Face à la puissance réactive des paysans hutus, les putschistes n’y ont vu que du feu. En fait, ils ne mesuraient pas l’état de frustration de ces populations généralement si paisibles. C’est ainsi que l’idée des tronçonneuses est nées : le gouvernement, ou plutôt le Parti FRODEBU avait acheté des tronçonneuses (en prévision d’on ne sait quel évènement), disent ses détracteurs et putschistes de tout acabit. La tronçonneuse ne fait parti et n’a jamais fait parti des outils de travails des Burundais. S’ils avaient été importés, il doit y avoir des traces, et l’on peut défier qui que ce soit d’en montrer une seule. Aucun paysan ne sait utiliser la tronçonneuse. Et aucune tronçonneuse n’a été exhibée pour étayer les thèses de leur existence chez les petits paysans hutus.

Alors que cette diatribe faisait partie de toute une panoplie d’astuce pour justifier l’injustifiable au lendemain du putsch de Ndadaye, il y a des têtes, d’apparence bien pensante, qui, vingt après la tragédie, continuent à la soutenir aujourd’hui.

Du faux code à une vraie CODDE

On attribue ce code tantôt à Niyonkuru Shaddrack, ancien président du PP, tantôt au FRODEBU de Melchior Ndadaye.  Personnellement j’ai eu souvenir d’avoir lu un papier qui avait trait à ce ‘’code’’ là dont s’est fait écho, certains média, un écho malveillant qui remonte aux articles vicieux des journaux  "Carrefour des idées", "La Nation", ‘’l’Etoile’’. Du code il n’en a jamais été question.
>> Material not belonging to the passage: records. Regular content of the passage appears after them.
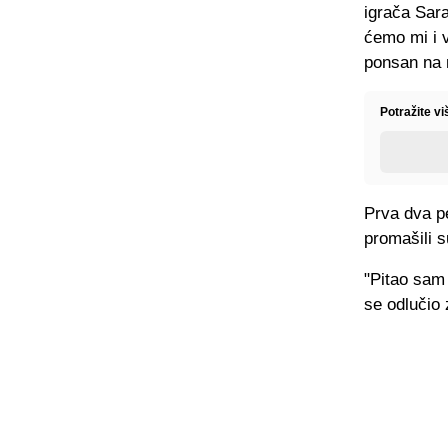
igrača Sara
ćemo mi i 
ponsan na n
Potražite v
Prva dva pe
promašili 
"Pitao sam 
se odlučio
Il était question de la "CODDE" qui n’était autre chose que la C0alition Des DEmocrates. C’était en fait une coalition formée d’une manière informelle par le Frodebu de Melchior Ndadaye, RPB d’Ernest Kabushemeye et le PP de Niyonkuru Chaddrack. La date du 1er juin n’est qu’une référence par rapport à l’objet de la coalition. L’élection présidentielle s’est en effet déroulée le 1er juin. Le dit code, effectivement initié par Niyonkuru Schaddrack était une consigne de vote pour le premier juin. C'est-à-dire que tous les trois partis s’étaient donné comme mot d’ordre d’élire un seul candidat pour cette élection du 1er juin. C’’est cela le fameux code qui, même aujourd’hui continue à faire l’objet de spéculations. Cela, je le tiens de Schaddrack Niyonkuru lui-même, suite à un écrit que j’avais lu moi-même à ce propos.
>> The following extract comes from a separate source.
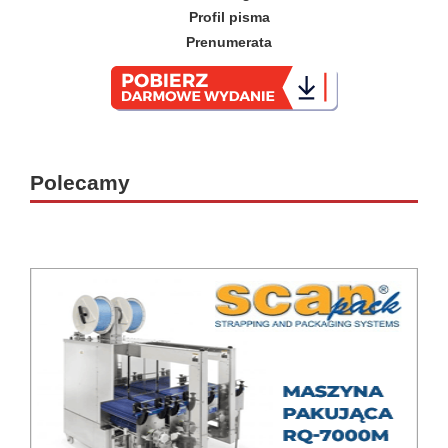
Profil pisma
Prenumerata
_
Polecamy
Pourquoi cette coalition de circonstance n’a pas fait long feu et inconnue par certains, y compris des ténors du Frodebu ? Car c’était une coalition de circonstance, d’une part, et que d’autre part, il s’agissait pratiquement d’un accord informel. L’ancien président du PP a écrit un papier à ce propos pour la simple raison que c’est lui qui voulait en tirer profit directement et il tenait d’avoir une preuve si jamais le Frodebu lui faisait fausse route. C’est à partir de cette COODE que Niyonkuru Schaddrack et Ernest Kabushemeye ont eu des postes au premier gouvernement de Ndadaye. Sinon les voix du FRODEBU étaient suffisantes pour former un gouvernement à lui seul.

Voilà des réponses à certaines des scories nauséabondes charriées par des personnages d’allure pourtant respectable. Les élaguer est un devoir. Retranchées dans des tranchées de l’arrière garde, ces personnages  n’ont pas vu que, depuis 1993, les lignes de front se sont déplacés sur un plus viable : celui de véritables débats et de la recherche de la vérité. Cette dernière sera un mirage aussi longtemps qu’il y a des gens qui pensent obstinément, et contre toute logique que cette vérité là passe par le mensonge.